La possibilité d’une surenchère des offres d’achat pour le transporteur ferroviaire américain Kansas City Southern (KCS) entre les rivaux Canadien National et Canadien Pacifique a de quoi préoccuper leurs actionnaires, de l’avis d’analystes.

Martin Vallières Martin Vallières
La Presse

Le Canadien National (CN) a dévoilé mardi une offre d’achat en espèces et en actions évaluée à 33,7 milliards de dollars américains pour acquérir KCS, dépassant ainsi une première offre faite le mois dernier par le Canadien Pacifique (CP), évaluée à 25 milliards US.

En réaction à l’ampleur de cette offre, mardi, les investisseurs en actions du CN avaient laissé choir leur valeur boursière de 6 %, à 138,85 $. Cette tension baissière s’est poursuivie mercredi avec un repli additionnel de 0,2 %, à 138,59 $.

Pendant ce temps, du côté des investisseurs en actions du CP, le repli de 2,2 % en Bourse déclenché mardi par l’annonce de l’offre concurrente du CN pour KCS s’est poursuivi mercredi avec un repli additionnel de 0,8 %, à 444 $ par action.

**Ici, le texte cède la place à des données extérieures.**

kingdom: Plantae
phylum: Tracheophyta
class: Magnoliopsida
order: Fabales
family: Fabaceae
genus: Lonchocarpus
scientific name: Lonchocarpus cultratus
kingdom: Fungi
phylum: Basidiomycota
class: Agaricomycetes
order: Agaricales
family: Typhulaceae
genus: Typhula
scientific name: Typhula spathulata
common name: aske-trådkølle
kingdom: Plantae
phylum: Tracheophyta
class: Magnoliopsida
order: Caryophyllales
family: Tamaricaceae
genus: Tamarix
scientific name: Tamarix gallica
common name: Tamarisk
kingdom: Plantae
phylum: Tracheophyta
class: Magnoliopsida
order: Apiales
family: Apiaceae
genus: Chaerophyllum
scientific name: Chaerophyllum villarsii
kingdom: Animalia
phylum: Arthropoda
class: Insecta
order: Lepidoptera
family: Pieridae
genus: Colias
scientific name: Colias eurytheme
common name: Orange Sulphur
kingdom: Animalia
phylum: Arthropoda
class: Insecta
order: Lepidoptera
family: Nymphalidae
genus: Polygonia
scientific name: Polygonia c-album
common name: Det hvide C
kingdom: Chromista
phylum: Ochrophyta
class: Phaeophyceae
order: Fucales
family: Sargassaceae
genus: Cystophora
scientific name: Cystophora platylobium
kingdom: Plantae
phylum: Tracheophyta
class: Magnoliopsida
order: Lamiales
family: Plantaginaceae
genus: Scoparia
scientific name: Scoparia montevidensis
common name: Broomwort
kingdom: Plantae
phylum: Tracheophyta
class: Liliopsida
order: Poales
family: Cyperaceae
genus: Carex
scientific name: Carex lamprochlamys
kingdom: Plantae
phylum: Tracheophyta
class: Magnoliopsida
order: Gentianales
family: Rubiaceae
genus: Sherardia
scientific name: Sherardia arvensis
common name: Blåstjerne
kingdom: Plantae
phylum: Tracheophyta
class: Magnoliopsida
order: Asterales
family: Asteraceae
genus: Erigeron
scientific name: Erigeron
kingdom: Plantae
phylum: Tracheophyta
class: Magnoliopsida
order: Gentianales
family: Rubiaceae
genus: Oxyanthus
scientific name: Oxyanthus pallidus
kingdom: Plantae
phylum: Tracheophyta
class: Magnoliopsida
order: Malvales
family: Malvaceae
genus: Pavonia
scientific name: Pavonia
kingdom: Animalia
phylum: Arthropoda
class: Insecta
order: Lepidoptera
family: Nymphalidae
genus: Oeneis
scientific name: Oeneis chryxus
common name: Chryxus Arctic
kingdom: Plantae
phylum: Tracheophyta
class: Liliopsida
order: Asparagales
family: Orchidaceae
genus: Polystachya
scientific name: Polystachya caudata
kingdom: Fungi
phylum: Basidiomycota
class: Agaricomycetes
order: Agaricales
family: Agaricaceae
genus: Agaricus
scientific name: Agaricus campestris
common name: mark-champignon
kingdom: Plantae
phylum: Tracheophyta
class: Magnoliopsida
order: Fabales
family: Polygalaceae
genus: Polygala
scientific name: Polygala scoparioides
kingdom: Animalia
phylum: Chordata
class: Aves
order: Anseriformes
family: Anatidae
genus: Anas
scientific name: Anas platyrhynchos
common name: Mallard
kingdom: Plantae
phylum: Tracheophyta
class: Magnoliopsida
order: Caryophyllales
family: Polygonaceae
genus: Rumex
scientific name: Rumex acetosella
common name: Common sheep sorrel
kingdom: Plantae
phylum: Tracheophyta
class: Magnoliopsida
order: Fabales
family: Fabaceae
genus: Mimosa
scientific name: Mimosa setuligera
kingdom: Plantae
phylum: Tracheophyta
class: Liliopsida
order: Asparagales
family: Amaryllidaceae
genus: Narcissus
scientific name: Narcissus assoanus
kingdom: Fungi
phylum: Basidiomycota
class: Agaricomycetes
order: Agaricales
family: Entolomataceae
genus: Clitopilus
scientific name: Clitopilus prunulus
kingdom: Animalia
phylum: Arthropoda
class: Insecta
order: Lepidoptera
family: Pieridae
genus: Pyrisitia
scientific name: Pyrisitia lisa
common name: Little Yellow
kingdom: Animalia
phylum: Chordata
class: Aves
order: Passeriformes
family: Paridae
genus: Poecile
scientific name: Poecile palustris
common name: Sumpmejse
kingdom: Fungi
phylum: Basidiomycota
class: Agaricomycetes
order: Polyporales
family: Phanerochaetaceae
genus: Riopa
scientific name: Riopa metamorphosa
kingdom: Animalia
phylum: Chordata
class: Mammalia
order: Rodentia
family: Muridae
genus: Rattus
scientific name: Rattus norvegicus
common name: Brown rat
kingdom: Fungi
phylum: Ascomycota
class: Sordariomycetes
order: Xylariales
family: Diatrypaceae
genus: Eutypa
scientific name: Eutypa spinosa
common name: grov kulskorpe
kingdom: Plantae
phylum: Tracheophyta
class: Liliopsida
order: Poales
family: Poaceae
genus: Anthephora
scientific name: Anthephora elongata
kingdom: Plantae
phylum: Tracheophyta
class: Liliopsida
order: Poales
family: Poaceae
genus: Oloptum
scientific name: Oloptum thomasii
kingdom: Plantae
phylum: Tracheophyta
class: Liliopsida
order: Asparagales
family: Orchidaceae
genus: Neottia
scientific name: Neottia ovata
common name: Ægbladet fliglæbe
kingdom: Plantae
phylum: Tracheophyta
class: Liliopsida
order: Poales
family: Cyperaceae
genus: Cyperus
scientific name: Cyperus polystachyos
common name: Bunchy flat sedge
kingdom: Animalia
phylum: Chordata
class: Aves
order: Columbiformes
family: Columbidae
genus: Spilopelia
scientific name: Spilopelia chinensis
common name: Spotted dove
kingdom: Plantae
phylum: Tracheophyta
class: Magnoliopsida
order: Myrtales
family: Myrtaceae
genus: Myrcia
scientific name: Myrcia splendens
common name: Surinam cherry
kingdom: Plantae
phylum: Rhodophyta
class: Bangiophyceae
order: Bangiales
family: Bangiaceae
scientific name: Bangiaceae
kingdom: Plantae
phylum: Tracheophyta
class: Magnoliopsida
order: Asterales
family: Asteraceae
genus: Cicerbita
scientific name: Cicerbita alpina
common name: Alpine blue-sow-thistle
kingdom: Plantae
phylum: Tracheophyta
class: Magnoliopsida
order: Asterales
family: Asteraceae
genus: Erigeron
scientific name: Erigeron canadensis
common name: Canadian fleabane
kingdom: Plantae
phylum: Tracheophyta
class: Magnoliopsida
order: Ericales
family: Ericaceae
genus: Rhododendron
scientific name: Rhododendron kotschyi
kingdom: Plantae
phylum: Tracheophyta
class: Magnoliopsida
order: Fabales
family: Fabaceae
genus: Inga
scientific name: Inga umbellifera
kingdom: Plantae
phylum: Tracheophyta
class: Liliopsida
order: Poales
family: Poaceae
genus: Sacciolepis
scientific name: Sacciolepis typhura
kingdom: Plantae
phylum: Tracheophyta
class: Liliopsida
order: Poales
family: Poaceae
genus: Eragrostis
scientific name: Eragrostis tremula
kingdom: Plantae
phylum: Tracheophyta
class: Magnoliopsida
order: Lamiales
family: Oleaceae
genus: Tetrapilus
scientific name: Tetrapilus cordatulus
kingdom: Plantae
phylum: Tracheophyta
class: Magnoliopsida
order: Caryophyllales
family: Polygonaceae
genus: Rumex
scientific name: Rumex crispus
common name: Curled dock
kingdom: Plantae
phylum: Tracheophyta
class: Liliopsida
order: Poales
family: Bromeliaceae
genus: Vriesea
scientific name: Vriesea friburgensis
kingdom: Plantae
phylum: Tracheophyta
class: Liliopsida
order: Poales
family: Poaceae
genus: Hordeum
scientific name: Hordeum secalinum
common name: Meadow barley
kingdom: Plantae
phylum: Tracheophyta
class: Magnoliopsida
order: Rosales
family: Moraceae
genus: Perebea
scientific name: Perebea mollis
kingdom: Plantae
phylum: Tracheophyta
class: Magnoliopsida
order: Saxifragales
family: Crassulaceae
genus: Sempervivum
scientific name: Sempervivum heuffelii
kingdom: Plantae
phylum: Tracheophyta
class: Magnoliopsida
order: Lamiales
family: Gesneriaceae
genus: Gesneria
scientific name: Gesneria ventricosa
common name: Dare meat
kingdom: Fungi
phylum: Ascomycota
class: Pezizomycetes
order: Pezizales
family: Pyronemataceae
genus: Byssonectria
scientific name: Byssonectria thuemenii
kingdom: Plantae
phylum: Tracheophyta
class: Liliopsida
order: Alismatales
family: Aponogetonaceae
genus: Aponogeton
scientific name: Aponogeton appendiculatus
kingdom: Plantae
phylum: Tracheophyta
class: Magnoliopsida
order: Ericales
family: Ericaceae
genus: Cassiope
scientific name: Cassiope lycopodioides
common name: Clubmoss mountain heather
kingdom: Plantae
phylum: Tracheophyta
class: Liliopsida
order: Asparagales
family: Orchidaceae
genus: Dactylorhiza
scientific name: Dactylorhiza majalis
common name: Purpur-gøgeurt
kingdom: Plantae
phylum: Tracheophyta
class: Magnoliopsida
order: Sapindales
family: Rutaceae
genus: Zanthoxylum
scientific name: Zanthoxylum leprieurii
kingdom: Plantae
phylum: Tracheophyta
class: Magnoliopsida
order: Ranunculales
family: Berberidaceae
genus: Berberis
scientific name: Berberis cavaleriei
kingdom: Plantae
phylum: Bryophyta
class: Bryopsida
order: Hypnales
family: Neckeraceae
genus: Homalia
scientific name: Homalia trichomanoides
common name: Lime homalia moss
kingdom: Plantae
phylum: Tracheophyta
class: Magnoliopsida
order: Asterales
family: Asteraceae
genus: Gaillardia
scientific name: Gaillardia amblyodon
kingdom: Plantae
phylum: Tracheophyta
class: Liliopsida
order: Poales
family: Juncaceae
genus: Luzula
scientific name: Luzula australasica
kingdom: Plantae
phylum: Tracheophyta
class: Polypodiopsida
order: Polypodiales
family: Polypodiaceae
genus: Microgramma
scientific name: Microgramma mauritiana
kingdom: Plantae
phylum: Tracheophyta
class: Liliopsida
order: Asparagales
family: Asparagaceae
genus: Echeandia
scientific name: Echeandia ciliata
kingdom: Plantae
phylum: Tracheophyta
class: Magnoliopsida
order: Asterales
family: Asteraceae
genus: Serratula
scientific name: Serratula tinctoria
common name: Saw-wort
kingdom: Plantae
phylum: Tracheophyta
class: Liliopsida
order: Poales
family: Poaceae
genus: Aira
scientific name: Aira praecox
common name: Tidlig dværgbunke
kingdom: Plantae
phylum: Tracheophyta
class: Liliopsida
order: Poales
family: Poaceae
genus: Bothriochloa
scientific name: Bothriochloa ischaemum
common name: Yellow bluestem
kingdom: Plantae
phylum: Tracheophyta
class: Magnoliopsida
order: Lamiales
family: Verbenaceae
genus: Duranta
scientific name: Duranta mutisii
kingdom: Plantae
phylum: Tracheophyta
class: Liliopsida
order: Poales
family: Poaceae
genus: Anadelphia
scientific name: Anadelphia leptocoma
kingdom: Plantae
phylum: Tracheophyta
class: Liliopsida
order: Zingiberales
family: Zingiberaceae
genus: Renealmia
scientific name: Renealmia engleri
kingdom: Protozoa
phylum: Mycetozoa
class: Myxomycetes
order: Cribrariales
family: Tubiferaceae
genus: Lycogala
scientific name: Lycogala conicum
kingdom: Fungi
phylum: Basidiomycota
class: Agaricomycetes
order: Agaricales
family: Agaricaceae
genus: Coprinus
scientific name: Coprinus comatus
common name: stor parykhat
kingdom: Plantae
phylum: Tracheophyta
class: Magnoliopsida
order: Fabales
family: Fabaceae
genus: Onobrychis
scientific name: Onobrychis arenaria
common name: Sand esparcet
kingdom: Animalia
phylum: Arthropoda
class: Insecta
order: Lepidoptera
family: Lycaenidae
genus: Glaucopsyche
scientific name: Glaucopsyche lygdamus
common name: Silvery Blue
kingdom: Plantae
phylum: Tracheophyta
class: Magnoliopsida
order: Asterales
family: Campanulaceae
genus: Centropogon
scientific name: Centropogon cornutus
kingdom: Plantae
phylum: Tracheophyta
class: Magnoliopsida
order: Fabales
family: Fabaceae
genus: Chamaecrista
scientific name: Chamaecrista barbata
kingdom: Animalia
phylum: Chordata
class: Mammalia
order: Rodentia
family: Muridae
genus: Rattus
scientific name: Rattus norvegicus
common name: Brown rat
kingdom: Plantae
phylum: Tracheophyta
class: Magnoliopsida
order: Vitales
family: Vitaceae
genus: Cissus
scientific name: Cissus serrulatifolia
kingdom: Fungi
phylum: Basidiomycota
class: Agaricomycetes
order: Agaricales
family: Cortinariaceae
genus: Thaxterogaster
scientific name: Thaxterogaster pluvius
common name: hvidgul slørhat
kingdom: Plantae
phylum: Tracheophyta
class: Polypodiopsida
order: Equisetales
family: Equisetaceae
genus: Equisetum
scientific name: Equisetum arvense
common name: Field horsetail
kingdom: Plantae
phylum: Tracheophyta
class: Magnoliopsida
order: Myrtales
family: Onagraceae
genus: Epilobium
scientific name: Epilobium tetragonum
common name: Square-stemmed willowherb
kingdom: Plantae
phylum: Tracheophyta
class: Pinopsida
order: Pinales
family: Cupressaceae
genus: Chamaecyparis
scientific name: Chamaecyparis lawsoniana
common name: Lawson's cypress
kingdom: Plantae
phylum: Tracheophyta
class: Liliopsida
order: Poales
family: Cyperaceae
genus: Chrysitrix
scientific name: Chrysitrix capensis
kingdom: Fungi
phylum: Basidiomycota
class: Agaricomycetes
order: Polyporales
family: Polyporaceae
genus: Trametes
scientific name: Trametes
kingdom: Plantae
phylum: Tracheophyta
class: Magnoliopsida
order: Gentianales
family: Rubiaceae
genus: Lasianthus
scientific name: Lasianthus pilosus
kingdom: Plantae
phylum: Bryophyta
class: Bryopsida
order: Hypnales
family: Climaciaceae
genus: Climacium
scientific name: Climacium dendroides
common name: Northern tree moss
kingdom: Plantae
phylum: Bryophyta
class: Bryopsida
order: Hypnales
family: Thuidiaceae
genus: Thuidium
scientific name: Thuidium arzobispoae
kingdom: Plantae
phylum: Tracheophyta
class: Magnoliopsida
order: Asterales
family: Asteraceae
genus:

En deux séances, les investisseurs en actions du CN et du CP rendus nerveux par le risque d’une surenchère coûteuse ont retranché l’équivalent de 8 milliards de dollars à la capitalisation boursière combinée des deux géants ferroviaires canadiens.

Mais du point de vue d’analystes, cette appréhension des investisseurs est-elle justifiée ?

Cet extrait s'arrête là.